**Exercise goal:** Pull out each line of the material that contains the string "series" and copy those lines.

**Chart interpretation exercises:**
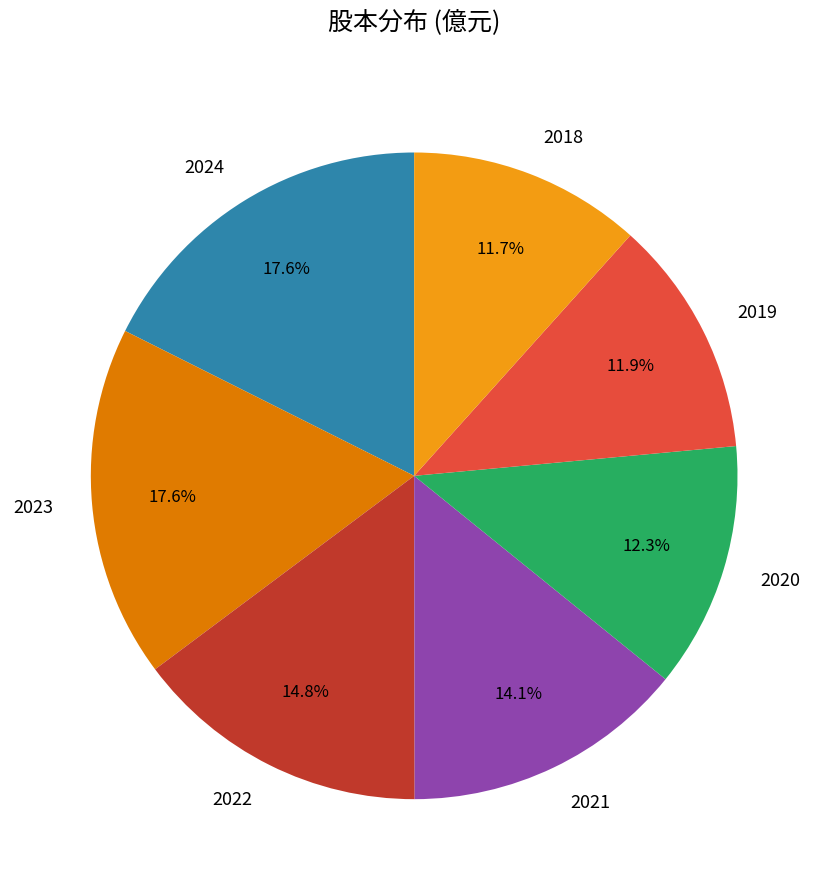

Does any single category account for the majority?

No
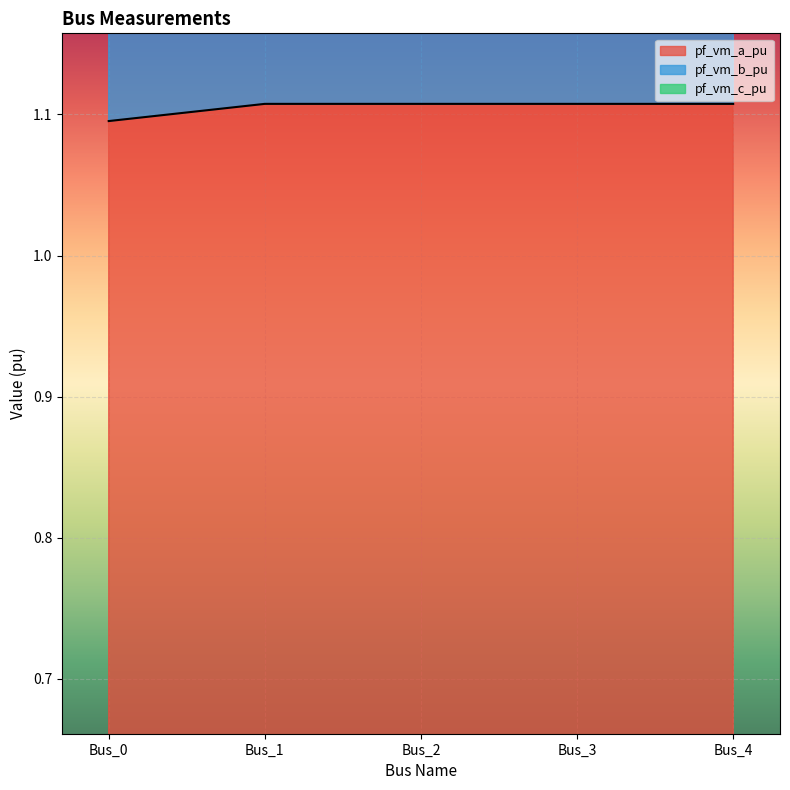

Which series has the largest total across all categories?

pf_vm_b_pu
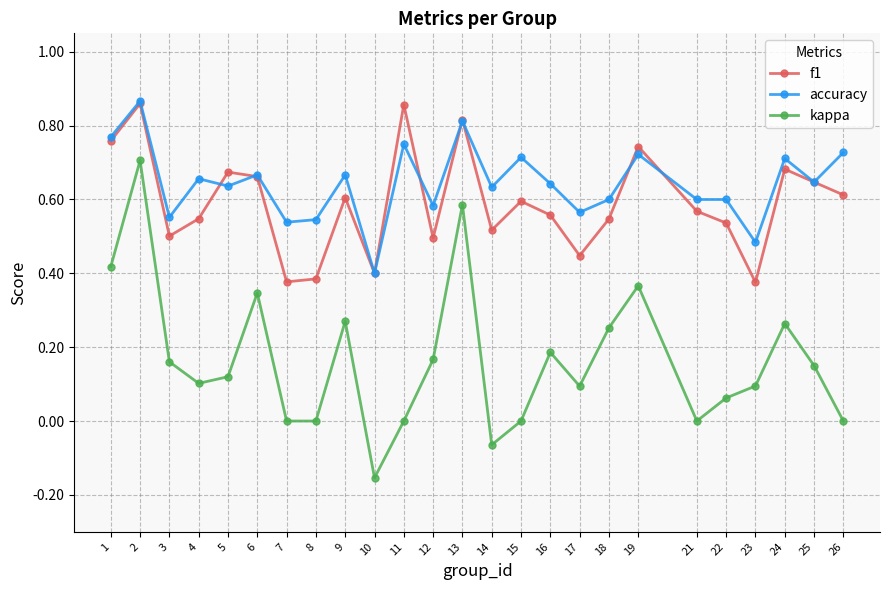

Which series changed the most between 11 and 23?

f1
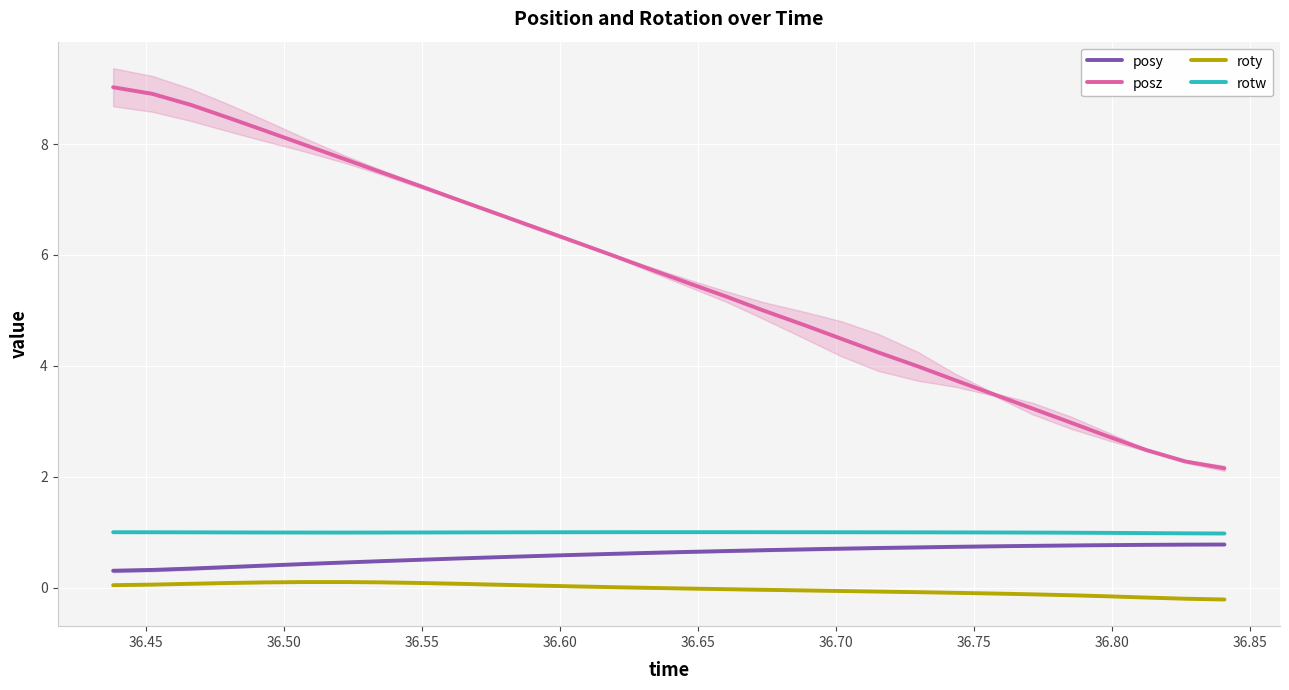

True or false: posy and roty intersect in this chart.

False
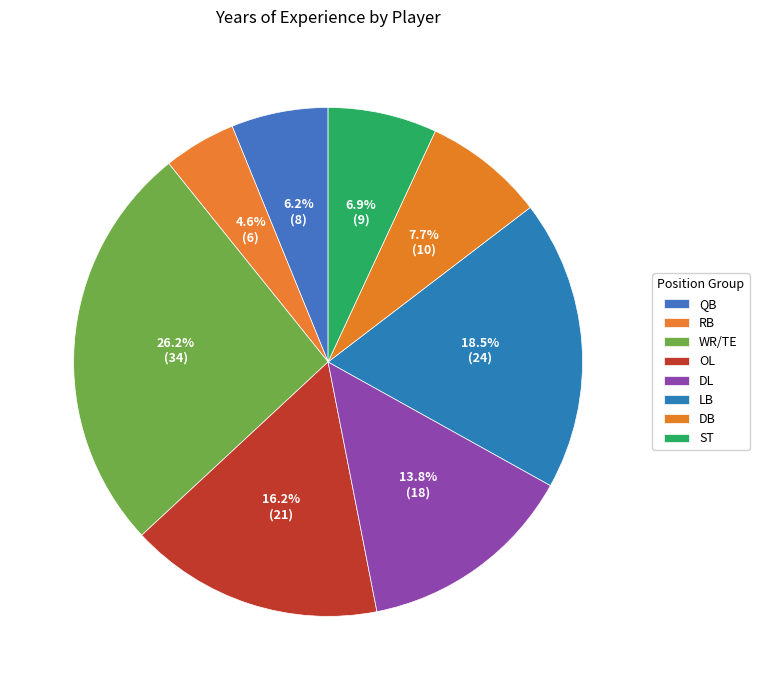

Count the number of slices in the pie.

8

**Expected answer:**
Which series has the largest total across all categories?
Which series changed the most between 11 and 23?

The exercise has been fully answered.